Activity:
Up to and including the final line, retype each line of the records below, starting with the one that contains "Kearney NE 68845".

Stored records
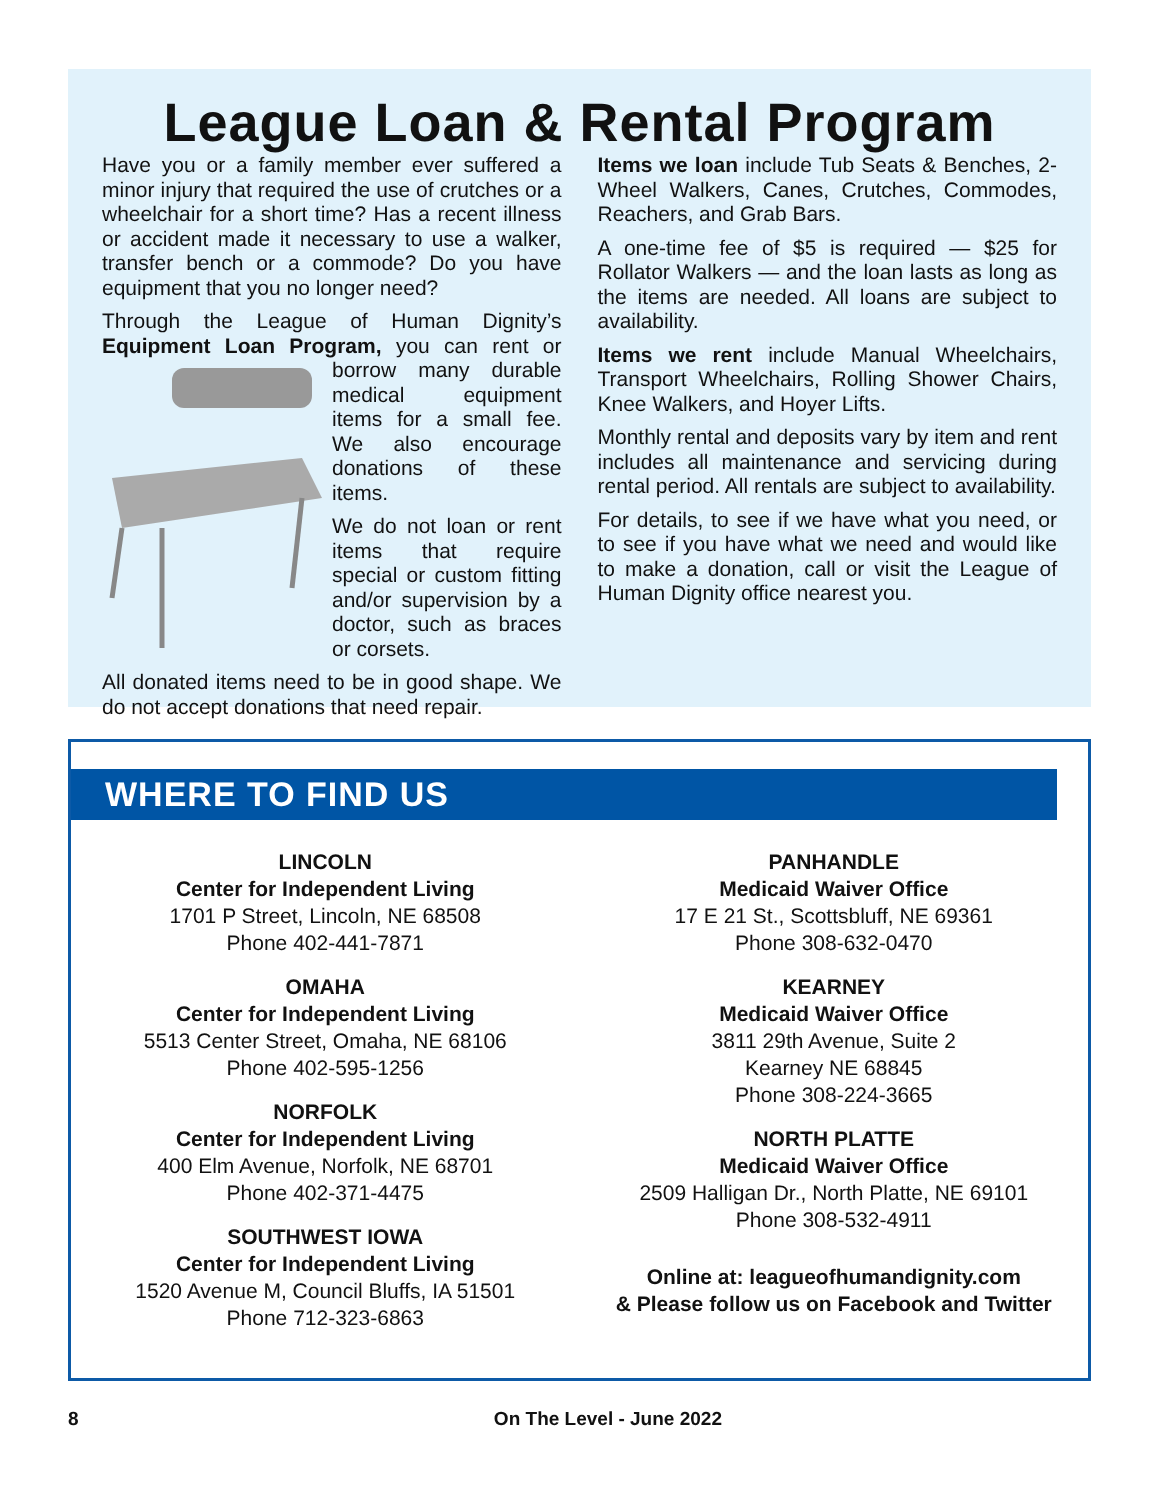League Loan & Rental Program
Have you or a family member ever suffered a minor injury that required the use of crutches or a wheelchair for a short time? Has a recent illness or accident made it necessary to use a walker, transfer bench or a commode? Do you have equipment that you no longer need?
Through the League of Human Dignity’s Equipment Loan Program, you can rent or borrow many durable medical equipment items for a small fee. We also encourage donations of these items.
We do not loan or rent items that require special or custom fitting and/or supervision by a doctor, such as braces or corsets.
All donated items need to be in good shape. We do not accept donations that need repair.
Items we loan include Tub Seats & Benches, 2-Wheel Walkers, Canes, Crutches, Commodes, Reachers, and Grab Bars.
A one-time fee of $5 is required — $25 for Rollator Walkers — and the loan lasts as long as the items are needed. All loans are subject to availability.
Items we rent include Manual Wheelchairs, Transport Wheelchairs, Rolling Shower Chairs, Knee Walkers, and Hoyer Lifts.
Monthly rental and deposits vary by item and rent includes all maintenance and servicing during rental period. All rentals are subject to availability.
For details, to see if we have what you need, or to see if you have what we need and would like to make a donation, call or visit the League of Human Dignity office nearest you.
WHERE TO FIND US
LINCOLN
Center for Independent Living
1701 P Street, Lincoln, NE 68508
Phone 402-441-7871
OMAHA
Center for Independent Living
5513 Center Street, Omaha, NE 68106
Phone 402-595-1256
NORFOLK
Center for Independent Living
400 Elm Avenue, Norfolk, NE 68701
Phone 402-371-4475
SOUTHWEST IOWA
Center for Independent Living
1520 Avenue M, Council Bluffs, IA 51501
Phone 712-323-6863
PANHANDLE
Medicaid Waiver Office
17 E 21 St., Scottsbluff, NE 69361
Phone 308-632-0470
KEARNEY
Medicaid Waiver Office
3811 29th Avenue, Suite 2
Kearney NE 68845
Phone 308-224-3665
NORTH PLATTE
Medicaid Waiver Office
2509 Halligan Dr., North Platte, NE 69101
Phone 308-532-4911
Online at: leagueofhumandignity.com
& Please follow us on Facebook and Twitter
8 On The Level - June 2022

Output for this exercise:
Kearney NE 68845
Phone 308-224-3665
NORTH PLATTE
Medicaid Waiver Office
2509 Halligan Dr., North Platte, NE 69101
Phone 308-532-4911
Online at: leagueofhumandignity.com
& Please follow us on Facebook and Twitter
8 On The Level - June 2022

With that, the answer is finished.